Питер Корнелис Хофт (1581–1647) являлся полной противоположностью Бредеро. Родившись в семье бургомистра Амстердама, Хофт принадлежал к «вольнодумной» гуманистской аристократии «регентов». В семнадцать лет он отправился в путешествие по Франции, Германии и Италии. В последней он провел три года, покоренный ее искусством, пейзажами и языком. Он читал Петрарку, Тассо и Джуарини. Вернувшись на родину, Хофт изучал в Лейдене право и словесность. В 1609 году он занял должность бальи в Мейдене. С этого времени Хофт разрывался между летней резиденцией в мейденском замке и Амстердамом. Он знал, что такое вкус и любовь к истинно прекрасному. Отличаясь дружелюбием, Хофт окружал себя талантами, помогая им развиваться. Вскоре по возвращении из путешествия, он поставил силами риториков «Граниду» — пастораль собственного сочинения, навеянную итальянскими впечатлениями. Пьеса не имела успеха. В 1614 году Хофт создал первую трагедию нового типа на голландском языке «Герард ван Велзен». Полупровал. Зато комедия «Простофиля» получила большее признание. Но Хофт меньше прославился на театральной ниве, чем в жанре исторической прозы. Созданные им произведения богаты, остры и кратки до туманности, за которой чувствуется присутствие латинской модели — великолепного, витиеватого красноречия более, нежели исторической правды. Что касается эпистолярного творчества, Хофт — это нидерландский Гюи де Бальзак. Но более всего он был поэтом, воспевшим любовь. Песни, сонеты, в которых маньеризм не убил ни силы, ни огня. Писателя преследовала забота о формальной красоте, несомненно связанная с воспоминаниями об итальянском Возрождении в его наиболее изысканной утонченности.

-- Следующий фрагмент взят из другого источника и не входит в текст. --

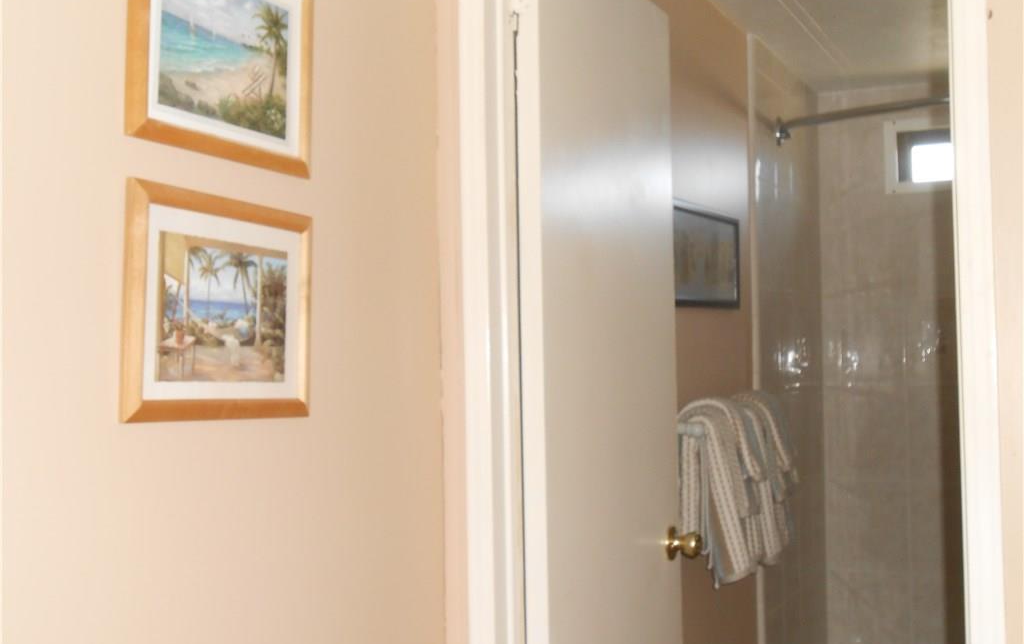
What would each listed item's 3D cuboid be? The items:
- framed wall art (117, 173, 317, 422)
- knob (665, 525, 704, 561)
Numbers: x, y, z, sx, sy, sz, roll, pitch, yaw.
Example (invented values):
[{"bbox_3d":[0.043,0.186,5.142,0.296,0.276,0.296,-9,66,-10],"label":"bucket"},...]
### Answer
[{"bbox_3d":[-0.320,-0.014,1.259,0.018,0.247,0.285,-1,-4,27],"label":"framed wall art"},{"bbox_3d":[0.340,0.435,2.197,0.061,0.066,0.066,-2,-2,27],"label":"knob"}]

Константин Хейгенс (1596–1687) был в какой-то мере близок к Хофту, правда, при меньшей гармонии и изяществе. Хейгенс происходил из богатой гаагской семьи, был удостоен звания доктора юридических наук. Его сын, Христиан Хейгенс, впоследствии стал знаменитым ученым. В молодости он находился при посольствах в Англии и Венеции. В 1626 году получил место секретаря штатгальтера и занимал этот пост при трех последующих правителях. Высокопоставленный чиновник, осыпанный почестями, он интересовался всеми искусствами и науками, не проявляя и тени высокомерия, — он был своим и для мещан, и для придворных. Его поэтическое творчество, впрочем, весьма неравноценное, отличалось богатством образов, которые впоследствии заимствовал Вондел, и поиском максимальной выразительности при минимуме средств, смутностью и насыщенностью. Его стихи насыщенны до предела, а размер сжат или вывернут, растворен в concetti. Никаких великих тем, сюжеты черпались в обыденной жизни. В «Батавской Темпее»[9] описывается пригород Гааги Форхаут в каждое из четырех времен года. «Прециозный пир» обличает никчемную, пустую любовь к моде и роскоши. В наследие автора вошло также не менее трех тысяч экспромтов или эпиграмм.

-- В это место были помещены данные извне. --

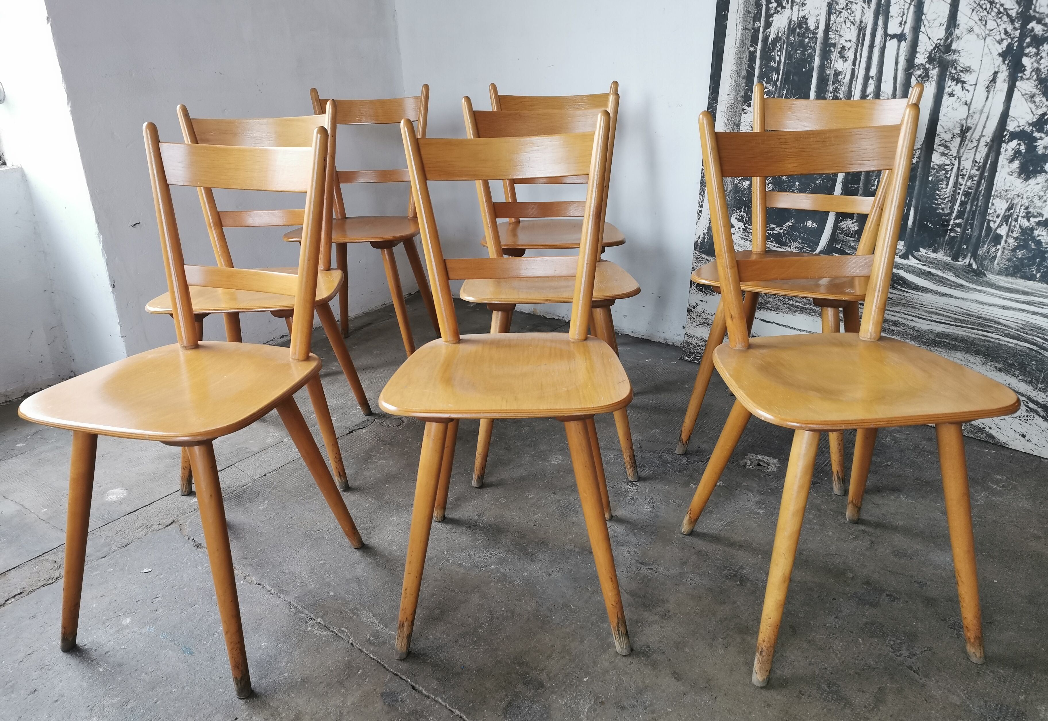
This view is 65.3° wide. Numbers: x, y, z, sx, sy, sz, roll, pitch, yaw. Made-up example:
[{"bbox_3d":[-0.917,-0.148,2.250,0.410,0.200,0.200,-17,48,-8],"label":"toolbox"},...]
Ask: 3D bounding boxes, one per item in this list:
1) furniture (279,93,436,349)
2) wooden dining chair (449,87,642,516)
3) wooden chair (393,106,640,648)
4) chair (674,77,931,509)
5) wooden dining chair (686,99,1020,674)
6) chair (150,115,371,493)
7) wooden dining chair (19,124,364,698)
[{"bbox_3d":[-0.494,-0.398,2.534,0.410,0.840,0.453,0,22,6],"label":"furniture"},{"bbox_3d":[0.059,-0.184,1.947,0.410,0.840,0.453,-2,22,0],"label":"wooden dining chair"},{"bbox_3d":[-0.024,0.027,1.422,0.410,0.840,0.453,-1,22,2],"label":"wooden chair"},{"bbox_3d":[0.641,-0.197,1.930,0.410,0.840,0.453,11,25,29],"label":"chair"},{"bbox_3d":[0.525,0.033,1.360,0.410,0.840,0.453,-4,22,-4],"label":"wooden dining chair"},{"bbox_3d":[-0.625,-0.161,1.948,0.410,0.840,0.453,-2,22,-1],"label":"chair"},{"bbox_3d":[-0.569,0.053,1.405,0.410,0.840,0.453,5,23,18],"label":"wooden dining chair"}]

Йост ван дер Вондел (1587–1679), «принц среди поэтов», нидерландский Корнель, если не Шекспир, встал во главе амстердамской школы. Родился Вондел в Кельне, в семье антверпенского беженца-анабаптиста, перебравшегося к концу XVI века в Амстердам, чтобы основать производство чулок. Готовясь продолжить дело отца, Вондел уделял мало времени образованию. Уже в зрелые годы он выучил французский, немецкий, латинский языки и постиг основные науки. Став торговцем, он передал лавку жене и посвятил себя творчеству. Свою писательскую карьеру он начал около 1612 года. Позднее, разоренный сыном, он был вынужден поступить бухгалтером в Заемный банк и провел последние двадцать лет жизни в очень скромном достатке. Переход в католичество в 1614 году отдалил его от старых друзей — Костера, Баерле и Грота, возле которых прошла его молодость.